Turn to statistics, and it will be seen that the mechanic dies many
years in advance of the day-laborer. One exercises the muscles alone;
the other exercises brain and muscle. The double wear ends existence
more quickly. Brain work will soon be required in all callings, and
if for no other than a sanitary reason, the hours of labor should be
reduced to the eight-hour standard.
12
Men who work short
hours are better educated than those who do not; they have more time
in which to study. A thinking, studious man will learn that overexertion
shortens life, and he will guard against it. Thousands go to early graves
through overwork every year, and until the struggle for existence is
shortened by cutting down the hours of toil, this condition of affairs
will continue.
13
We see the miners
and operators of the West combining to curtail the production of coal,
and we see the farmers of the West burning corn and grain as fuel. We
notice factories shutting down every now and then, and when we ask questions,
we are told, "These periodical depressions must come every few years."
These periodical depressions need not come every few years, and they
would not come if we had an eight-hour work-day in existance [sic.]

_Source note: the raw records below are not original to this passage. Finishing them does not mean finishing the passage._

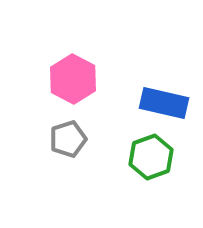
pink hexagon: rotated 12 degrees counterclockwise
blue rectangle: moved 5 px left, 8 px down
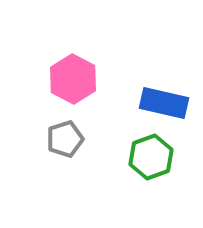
gray pentagon: moved 3 px left
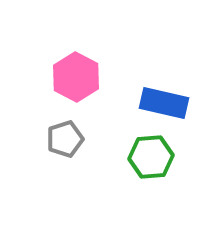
pink hexagon: moved 3 px right, 2 px up
green hexagon: rotated 15 degrees clockwise
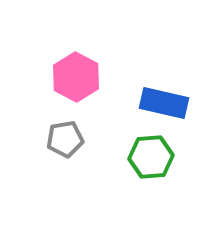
gray pentagon: rotated 9 degrees clockwise
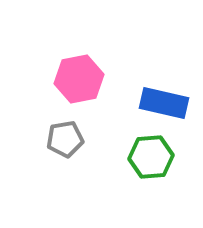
pink hexagon: moved 3 px right, 2 px down; rotated 21 degrees clockwise
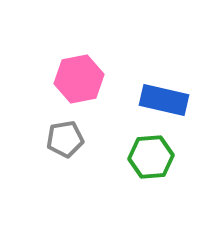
blue rectangle: moved 3 px up
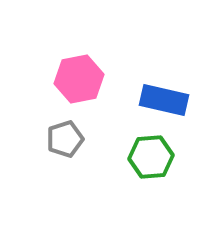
gray pentagon: rotated 9 degrees counterclockwise
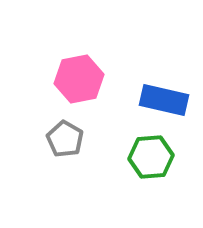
gray pentagon: rotated 24 degrees counterclockwise
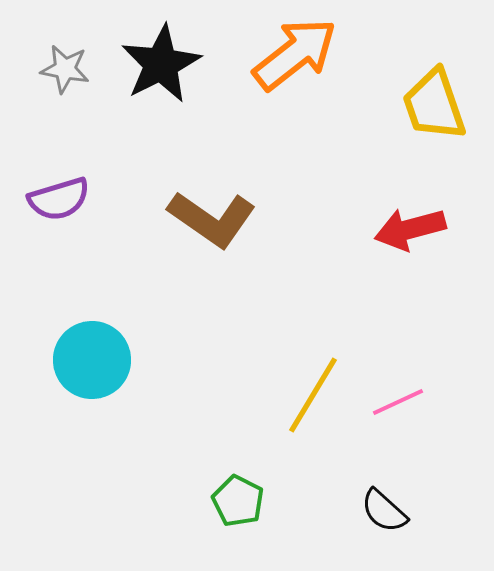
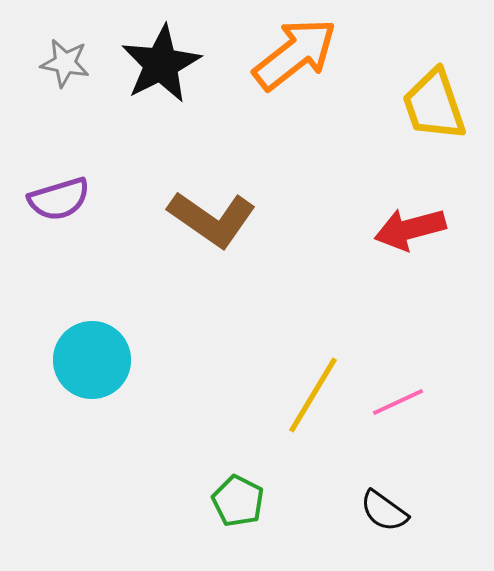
gray star: moved 6 px up
black semicircle: rotated 6 degrees counterclockwise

and workmen were educated in the science of government. Capitalism cares
but little how long men work; its rule is grasping, and it drives whom
it controls with pitiless spur. Must we look to Wall Street for reforms
of any kind? Even Wall Street itself will answer "No." Must we look
to men whose every instinct is in the direction of acquiring extra millions
for a relief from "periods of depression"? Must we look to those who
control the currency of the country for a proper system of finance?
If we do, things will grow worse, and in the end we must turn to the
intelligence of the masses for a reform of the evils that are now growing
upon us. How can the masses be educated if they are obliged to work
long hours when they get a chance, and fret because they are idle during
"periods of depression" which give the Anarchist the best of arguments
and increase the number of his converts? [469]
14
The manufacturer
complains that he must keep his factory running long hours in order
to pay his taxes. He should study the question of taxing land for full
value for use, and know that his improvements should not be taxed out
of his hands. The manufacturer complains that he cannot pay the interest
on borrowed capital unless he works his factory long hours. He should
study the question of finance, and learn that his government, and not
its enemies, should regulate and control the volume of currency, that
it may become a circulating medium, instead of an interest-gathering
machine. He complains of excessive freight charges, and declares that
he must work long hours in order to meet his obligations. Let him unite
with the Knights of Labor and the Farmers' Alliance in demanding that
his government control the avenues of transportation and distribution.
To study how to solve these problems, men must work fewer hours each
day.
15
Should this much-desired
reform be inaugurated by strikes? is asked. Not necessarily. In a given
occupation or trade the employers and workmen throughout the country
should agree on the establishment of the eight-hour work-day. To institute
it by means of a strike in one part of the country would but place the
short-hour employer at the mercy of his long-hour competitors. To demand
the same rate of compensation for short hours as is now paid would be
unjust. To rush the system through would unsettle affairs; and for that
reason Knights of Labor ask for a gradual reduction of the hours of
labor. We believe that, unless workmen are educated to understand the
full and true reasons why their hours of labor should be reduced, they
will not retain what they get; and for this reason we appeal to their
reasoning powers rather than to their powers of endurance in case of
a strike. Employers as well as workmen will soon realize that the short
work-day will be the most beneficial. In any event its introduction
will soon be announced.

Source: North
American Review (April 1890), 464-469. Paragraph numbers have been
added, and the original pagination appears in brackets.